I am truly sorry for the loss of your longtime friend and business partner. Unfortunately, I never got to meet him.
My sincerest condolences,
I am sorry too. He was a great friend and mentor and truly loved mining journal and what it stood for. Pat sheahan
Lawrie. I am sad that I missed this news until now. Mike was a man who helped to shape my life. His approach was a rarity in a world swamped by poor interpretation and shallow reporting. Andy Shaw
Yes, Mike moulded the lives and paths of many of us who passed through Mining Journal’s portals and certainly guided me into what i hope has been accurate reporting of what’s going on in the industry. (I joined MJ back in 1970 so worked there for 36 years!) Its a great shame we were forced to sell but at least the publication still goes on, although only fortnightly. Hope all is well with you.

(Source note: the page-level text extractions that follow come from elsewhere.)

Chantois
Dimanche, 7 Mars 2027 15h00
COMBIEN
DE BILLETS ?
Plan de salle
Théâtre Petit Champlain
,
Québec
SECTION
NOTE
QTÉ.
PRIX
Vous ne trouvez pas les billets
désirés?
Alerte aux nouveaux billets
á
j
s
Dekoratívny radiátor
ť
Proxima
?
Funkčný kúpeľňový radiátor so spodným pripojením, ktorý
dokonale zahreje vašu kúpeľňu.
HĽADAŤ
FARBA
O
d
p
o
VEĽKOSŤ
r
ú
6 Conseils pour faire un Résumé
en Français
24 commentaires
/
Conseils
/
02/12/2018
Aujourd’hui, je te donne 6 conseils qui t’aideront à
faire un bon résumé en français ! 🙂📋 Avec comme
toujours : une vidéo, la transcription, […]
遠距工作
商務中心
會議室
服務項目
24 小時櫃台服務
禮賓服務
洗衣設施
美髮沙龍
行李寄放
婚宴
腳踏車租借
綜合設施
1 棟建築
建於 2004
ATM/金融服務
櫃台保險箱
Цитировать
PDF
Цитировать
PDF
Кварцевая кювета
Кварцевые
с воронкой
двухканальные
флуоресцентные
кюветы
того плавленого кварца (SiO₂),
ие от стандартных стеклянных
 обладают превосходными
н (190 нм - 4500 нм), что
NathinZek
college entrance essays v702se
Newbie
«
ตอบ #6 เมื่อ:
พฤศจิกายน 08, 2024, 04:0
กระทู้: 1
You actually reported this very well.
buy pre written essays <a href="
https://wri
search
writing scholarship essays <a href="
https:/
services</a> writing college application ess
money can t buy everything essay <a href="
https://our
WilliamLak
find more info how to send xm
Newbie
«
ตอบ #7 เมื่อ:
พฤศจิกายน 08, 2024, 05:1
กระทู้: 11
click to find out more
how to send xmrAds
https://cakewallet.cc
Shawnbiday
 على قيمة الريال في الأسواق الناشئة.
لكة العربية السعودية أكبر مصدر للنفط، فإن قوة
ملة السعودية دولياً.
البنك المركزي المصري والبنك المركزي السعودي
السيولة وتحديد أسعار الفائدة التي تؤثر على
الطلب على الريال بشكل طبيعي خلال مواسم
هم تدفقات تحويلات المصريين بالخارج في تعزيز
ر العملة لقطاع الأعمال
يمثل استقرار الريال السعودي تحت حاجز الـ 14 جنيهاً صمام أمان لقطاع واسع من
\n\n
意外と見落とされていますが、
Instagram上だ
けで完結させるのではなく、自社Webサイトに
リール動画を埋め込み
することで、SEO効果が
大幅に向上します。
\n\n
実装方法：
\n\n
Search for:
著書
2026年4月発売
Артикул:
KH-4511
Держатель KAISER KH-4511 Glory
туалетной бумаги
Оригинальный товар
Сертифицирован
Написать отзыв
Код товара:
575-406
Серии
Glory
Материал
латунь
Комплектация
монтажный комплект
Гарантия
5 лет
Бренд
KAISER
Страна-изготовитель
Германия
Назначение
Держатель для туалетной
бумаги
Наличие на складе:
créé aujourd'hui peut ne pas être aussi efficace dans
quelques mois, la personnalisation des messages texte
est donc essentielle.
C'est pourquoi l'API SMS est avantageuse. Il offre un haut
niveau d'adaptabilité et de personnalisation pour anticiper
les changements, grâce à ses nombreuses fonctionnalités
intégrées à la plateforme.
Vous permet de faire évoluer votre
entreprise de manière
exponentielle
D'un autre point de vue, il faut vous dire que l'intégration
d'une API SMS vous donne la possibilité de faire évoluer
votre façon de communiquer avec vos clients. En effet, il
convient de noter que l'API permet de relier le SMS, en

All is well Lawrie. Mike would have been proud of me and that is what upsets me, that the years rolled by and I lost touch. I regret that. A
Pass on my regards to Chris. I will make a point of getting together next time I am in town
Just found the news about Mike West. I was his secretary for a while in the 1960s at a time in my life when I lots of problems. He was a caring man and understood that I needed to keep busy. He was also the first person to put my toe on the ladder of journalism. I am sure he is still missed. Barbara Bothwell, travel journalist and author.
We must have just missed each other. I joined MJ in mid 1970, Mike having interviewed me in Jo’burg either at the beginning of that year or late 1969 and i stayed with MJ until we got into financial difficulties and were sol about 16 or 17 years ago now. Mike was a great mentor. Thanks for getting in touch.